Selfie of the author as the funerary mask of an unknown Egyptian woman (all screenshots by the author for Hyperallergic)

Quebec’s Musée de la Civilisation is currently searching for participants to feature in its upcoming exhibition My 2,000-Year-Old Doublewhich takes a pretty entertaining, very 21st-century approach to exploring the faces of ancient sculpture. The institution is inviting anyone to upload a selfie to its website, where facial recognition software will analyze individual details and compare them to those of 2,000-year-old statues. It will then match you with an ancient doppelgänger, and if you think you closely resemble your chosen sculpture, you can enter a contest to be one of 30 individuals the museum will highlight in the fall show.

All of this is part of a project by Montreal-based photographer François Brunelle, who has, for years, captured images of strangers around the world who look alike. Brunelle will shoot portraits of the selected winners that will be displayed in the museum next to their stony counterparts.

MATERIAL PROVIDED:
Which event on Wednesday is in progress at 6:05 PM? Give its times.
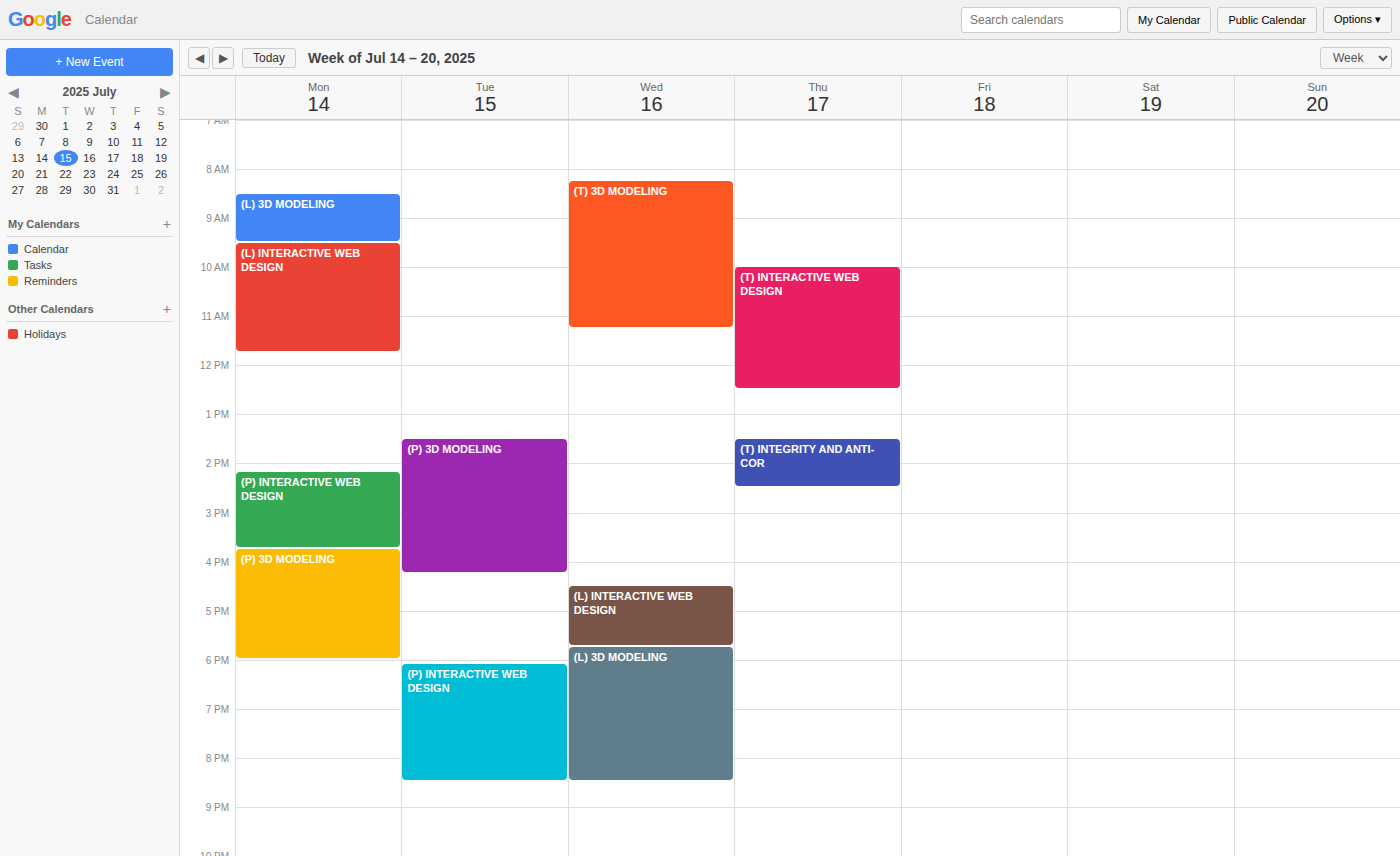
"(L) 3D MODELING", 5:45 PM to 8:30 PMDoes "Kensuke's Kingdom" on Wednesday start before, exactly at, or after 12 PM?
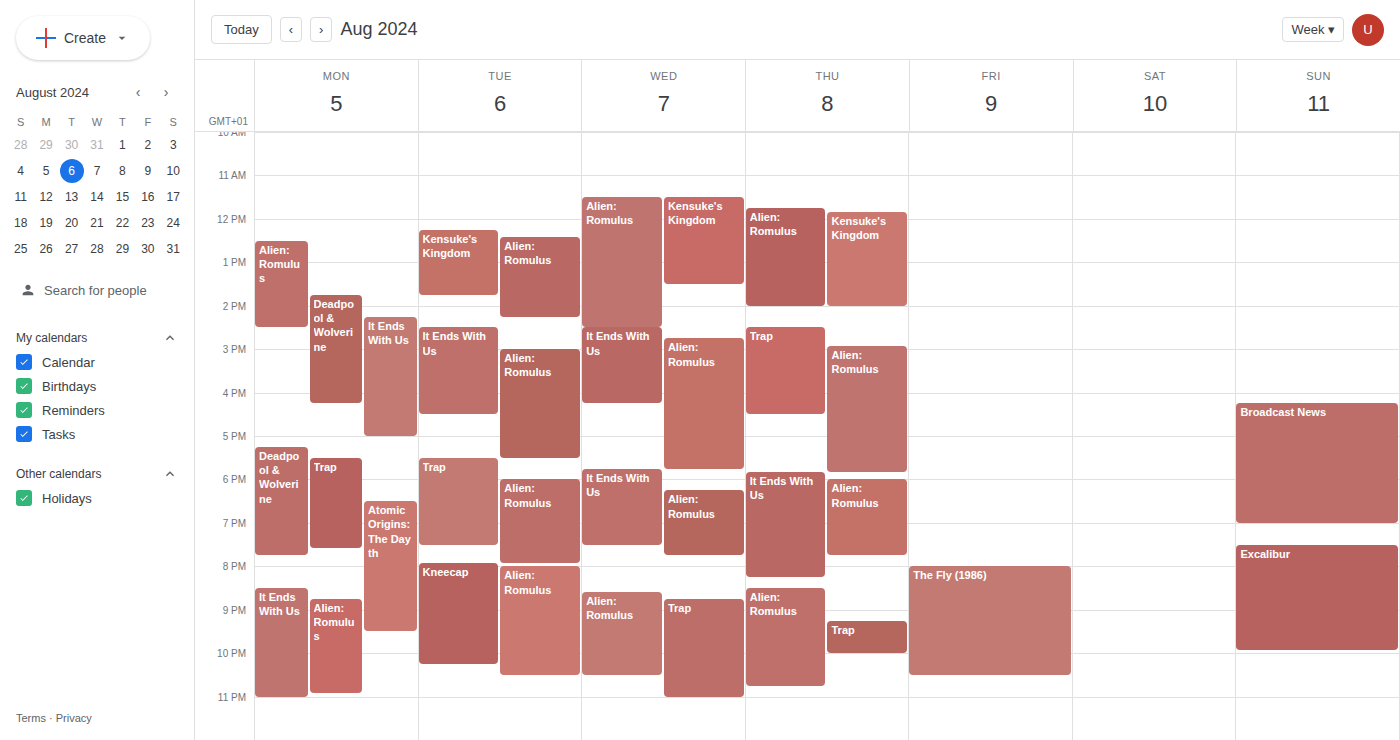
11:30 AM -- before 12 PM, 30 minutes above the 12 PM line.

WHAT YOU HAVE TO DO:
Copy out word for word the part of the museum selfie article that opens with the words containing "Quebec’s Musée de" and closes with "the fall show.". Rely only on the museum selfie article, not on the lines.

PROBLEM SOLUTION:
Quebec’s Musée de la Civilisation is currently searching for participants to feature in its upcoming exhibition My 2,000-Year-Old Doublewhich takes a pretty entertaining, very 21st-century approach to exploring the faces of ancient sculpture. The institution is inviting anyone to upload a selfie to its website, where facial recognition software will analyze individual details and compare them to those of 2,000-year-old statues. It will then match you with an ancient doppelgänger, and if you think you closely resemble your chosen sculpture, you can enter a contest to be one of 30 individuals the museum will highlight in the fall show.